Stored records
----

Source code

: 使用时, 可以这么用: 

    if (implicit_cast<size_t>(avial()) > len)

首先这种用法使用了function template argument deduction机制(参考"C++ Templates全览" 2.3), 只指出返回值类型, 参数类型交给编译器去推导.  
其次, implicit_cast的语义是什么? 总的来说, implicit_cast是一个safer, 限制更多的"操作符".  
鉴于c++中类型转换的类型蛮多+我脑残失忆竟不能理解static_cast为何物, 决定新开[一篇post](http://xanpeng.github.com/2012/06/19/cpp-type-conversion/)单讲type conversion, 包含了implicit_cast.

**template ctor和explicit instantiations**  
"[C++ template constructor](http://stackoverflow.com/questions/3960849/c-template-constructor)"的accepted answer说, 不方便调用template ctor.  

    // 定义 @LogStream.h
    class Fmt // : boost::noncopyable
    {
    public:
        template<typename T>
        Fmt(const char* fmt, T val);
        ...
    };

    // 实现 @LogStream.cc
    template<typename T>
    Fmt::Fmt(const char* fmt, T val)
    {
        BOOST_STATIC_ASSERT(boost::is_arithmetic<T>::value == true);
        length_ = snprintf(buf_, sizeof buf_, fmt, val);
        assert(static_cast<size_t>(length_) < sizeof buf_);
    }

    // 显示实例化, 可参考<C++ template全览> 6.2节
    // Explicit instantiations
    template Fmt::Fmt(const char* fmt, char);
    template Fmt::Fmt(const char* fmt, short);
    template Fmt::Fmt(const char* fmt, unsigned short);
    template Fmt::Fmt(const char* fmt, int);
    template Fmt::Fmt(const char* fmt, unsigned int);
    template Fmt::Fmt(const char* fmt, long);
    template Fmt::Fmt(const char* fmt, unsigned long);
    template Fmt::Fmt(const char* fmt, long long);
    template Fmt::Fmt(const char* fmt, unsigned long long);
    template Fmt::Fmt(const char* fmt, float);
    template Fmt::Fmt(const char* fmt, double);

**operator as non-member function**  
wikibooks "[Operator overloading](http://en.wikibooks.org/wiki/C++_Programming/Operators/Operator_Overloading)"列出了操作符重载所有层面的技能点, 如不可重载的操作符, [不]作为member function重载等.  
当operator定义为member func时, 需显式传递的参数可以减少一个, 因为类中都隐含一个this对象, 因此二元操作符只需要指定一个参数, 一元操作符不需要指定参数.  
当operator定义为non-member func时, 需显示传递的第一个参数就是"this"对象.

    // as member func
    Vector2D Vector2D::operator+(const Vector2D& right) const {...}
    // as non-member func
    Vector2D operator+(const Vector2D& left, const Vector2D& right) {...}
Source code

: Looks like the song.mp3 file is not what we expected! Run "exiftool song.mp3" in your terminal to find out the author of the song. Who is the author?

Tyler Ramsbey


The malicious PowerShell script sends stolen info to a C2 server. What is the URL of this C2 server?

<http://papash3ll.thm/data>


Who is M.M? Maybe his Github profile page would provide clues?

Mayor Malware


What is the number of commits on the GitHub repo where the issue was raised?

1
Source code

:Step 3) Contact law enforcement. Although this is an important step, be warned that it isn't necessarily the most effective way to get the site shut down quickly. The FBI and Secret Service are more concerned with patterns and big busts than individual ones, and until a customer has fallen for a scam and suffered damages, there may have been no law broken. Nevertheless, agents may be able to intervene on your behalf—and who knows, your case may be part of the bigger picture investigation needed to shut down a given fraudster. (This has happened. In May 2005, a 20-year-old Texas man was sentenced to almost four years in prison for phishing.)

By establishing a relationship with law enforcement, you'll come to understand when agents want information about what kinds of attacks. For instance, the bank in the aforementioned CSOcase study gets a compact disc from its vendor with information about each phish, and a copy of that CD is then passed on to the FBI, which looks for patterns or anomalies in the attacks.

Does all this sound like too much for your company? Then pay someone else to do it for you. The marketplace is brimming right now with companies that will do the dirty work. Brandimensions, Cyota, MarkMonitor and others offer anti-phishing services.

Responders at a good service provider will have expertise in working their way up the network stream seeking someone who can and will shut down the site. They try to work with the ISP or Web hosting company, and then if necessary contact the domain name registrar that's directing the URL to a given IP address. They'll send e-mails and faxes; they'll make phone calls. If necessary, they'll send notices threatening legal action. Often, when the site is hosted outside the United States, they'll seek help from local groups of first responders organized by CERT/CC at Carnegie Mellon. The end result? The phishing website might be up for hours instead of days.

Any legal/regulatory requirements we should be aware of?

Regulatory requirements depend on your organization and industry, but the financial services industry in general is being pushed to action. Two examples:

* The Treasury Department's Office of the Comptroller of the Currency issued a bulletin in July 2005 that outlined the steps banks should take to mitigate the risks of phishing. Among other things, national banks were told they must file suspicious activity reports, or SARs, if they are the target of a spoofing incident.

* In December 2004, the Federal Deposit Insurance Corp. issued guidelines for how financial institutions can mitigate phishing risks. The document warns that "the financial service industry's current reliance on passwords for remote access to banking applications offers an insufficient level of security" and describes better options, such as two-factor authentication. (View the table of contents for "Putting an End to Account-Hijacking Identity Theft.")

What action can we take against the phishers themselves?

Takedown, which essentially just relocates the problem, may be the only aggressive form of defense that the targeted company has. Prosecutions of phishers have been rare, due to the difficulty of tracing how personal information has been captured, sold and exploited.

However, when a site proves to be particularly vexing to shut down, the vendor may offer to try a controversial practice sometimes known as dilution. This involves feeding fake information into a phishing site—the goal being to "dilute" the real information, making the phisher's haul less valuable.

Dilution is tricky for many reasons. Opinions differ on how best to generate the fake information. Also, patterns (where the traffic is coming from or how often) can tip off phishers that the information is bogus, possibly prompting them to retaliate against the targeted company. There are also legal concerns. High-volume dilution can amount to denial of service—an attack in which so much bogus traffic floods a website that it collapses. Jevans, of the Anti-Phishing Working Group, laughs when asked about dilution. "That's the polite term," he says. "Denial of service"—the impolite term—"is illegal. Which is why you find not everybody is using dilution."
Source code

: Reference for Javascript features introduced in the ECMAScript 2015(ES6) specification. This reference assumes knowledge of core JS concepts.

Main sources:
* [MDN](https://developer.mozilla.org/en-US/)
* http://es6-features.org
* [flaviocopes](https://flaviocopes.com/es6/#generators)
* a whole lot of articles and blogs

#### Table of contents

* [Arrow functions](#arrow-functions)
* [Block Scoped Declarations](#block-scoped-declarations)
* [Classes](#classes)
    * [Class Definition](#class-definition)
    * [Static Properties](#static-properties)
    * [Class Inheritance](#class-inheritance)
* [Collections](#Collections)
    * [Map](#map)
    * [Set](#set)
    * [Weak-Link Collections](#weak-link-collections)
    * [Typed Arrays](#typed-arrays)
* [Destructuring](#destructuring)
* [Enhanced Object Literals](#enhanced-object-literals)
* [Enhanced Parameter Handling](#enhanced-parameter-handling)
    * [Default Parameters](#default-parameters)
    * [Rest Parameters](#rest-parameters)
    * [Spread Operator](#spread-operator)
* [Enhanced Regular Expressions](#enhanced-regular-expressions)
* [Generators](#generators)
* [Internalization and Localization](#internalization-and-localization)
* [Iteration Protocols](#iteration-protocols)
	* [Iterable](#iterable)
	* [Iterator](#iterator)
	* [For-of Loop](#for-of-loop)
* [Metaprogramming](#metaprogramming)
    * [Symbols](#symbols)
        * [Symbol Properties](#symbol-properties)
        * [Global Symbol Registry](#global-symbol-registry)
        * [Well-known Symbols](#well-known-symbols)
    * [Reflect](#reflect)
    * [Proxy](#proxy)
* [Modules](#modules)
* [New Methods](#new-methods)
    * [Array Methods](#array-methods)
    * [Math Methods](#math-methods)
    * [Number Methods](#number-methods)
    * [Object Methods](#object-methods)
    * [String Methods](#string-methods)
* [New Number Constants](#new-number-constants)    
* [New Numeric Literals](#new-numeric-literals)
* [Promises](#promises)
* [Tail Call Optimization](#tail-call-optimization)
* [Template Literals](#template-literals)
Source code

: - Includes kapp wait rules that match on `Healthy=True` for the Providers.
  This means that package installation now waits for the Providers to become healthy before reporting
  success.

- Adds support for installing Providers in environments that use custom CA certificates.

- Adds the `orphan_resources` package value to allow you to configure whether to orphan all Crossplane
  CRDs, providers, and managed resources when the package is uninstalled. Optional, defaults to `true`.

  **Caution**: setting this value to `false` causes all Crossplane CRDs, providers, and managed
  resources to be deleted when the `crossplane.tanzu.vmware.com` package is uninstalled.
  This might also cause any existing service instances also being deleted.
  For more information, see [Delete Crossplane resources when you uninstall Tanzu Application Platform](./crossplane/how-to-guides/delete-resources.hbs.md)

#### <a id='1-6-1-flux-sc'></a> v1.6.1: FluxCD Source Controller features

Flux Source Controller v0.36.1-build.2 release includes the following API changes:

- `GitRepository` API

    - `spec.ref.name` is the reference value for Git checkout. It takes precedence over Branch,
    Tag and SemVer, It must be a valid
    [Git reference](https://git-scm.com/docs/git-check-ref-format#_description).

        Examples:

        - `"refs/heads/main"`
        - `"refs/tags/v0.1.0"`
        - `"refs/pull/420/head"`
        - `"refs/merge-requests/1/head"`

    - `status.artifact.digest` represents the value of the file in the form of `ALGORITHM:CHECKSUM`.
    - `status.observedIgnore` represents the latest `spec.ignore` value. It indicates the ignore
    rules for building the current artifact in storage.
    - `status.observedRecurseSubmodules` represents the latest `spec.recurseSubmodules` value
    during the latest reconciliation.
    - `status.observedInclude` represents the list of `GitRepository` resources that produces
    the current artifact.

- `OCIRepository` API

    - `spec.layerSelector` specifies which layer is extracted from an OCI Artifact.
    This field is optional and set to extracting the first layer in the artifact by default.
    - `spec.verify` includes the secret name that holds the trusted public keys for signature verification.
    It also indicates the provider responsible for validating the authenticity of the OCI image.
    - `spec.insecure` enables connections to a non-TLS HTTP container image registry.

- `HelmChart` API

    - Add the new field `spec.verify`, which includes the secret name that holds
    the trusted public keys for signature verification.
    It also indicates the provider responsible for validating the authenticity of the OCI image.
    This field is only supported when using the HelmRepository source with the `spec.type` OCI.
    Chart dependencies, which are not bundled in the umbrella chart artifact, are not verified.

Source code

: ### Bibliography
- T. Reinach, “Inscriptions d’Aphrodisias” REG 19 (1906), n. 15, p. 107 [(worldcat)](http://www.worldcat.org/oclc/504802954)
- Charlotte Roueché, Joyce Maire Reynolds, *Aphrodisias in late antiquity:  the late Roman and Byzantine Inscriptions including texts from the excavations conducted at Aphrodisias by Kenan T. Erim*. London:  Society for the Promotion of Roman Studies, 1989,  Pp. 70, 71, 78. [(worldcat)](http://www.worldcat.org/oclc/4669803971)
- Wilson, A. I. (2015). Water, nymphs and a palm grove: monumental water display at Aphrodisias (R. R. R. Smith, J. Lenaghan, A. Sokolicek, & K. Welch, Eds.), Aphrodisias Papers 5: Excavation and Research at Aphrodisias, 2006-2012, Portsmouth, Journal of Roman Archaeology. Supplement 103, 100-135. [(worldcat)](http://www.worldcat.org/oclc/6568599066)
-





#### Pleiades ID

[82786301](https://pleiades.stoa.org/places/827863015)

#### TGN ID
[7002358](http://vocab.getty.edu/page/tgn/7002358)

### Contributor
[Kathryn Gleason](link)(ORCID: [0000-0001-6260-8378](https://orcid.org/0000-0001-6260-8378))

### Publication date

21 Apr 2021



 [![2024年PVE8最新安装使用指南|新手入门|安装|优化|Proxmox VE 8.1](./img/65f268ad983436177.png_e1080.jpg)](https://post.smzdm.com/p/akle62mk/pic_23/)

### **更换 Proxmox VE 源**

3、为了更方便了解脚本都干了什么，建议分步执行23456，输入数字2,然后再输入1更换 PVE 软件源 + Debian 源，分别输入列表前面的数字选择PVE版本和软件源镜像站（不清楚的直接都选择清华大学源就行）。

----

Exact duplication is required for the lines above, from the line that contains "The malicious PowerShell" to the line that contains "prison for phishing.)", inclusive; omit all others.

The malicious PowerShell script sends stolen info to a C2 server. What is the URL of this C2 server?

<http://papash3ll.thm/data>


Who is M.M? Maybe his Github profile page would provide clues?

Mayor Malware


What is the number of commits on the GitHub repo where the issue was raised?

1
Source code

:Step 3) Contact law enforcement. Although this is an important step, be warned that it isn't necessarily the most effective way to get the site shut down quickly. The FBI and Secret Service are more concerned with patterns and big busts than individual ones, and until a customer has fallen for a scam and suffered damages, there may have been no law broken. Nevertheless, agents may be able to intervene on your behalf—and who knows, your case may be part of the bigger picture investigation needed to shut down a given fraudster. (This has happened. In May 2005, a 20-year-old Texas man was sentenced to almost four years in prison for phishing.)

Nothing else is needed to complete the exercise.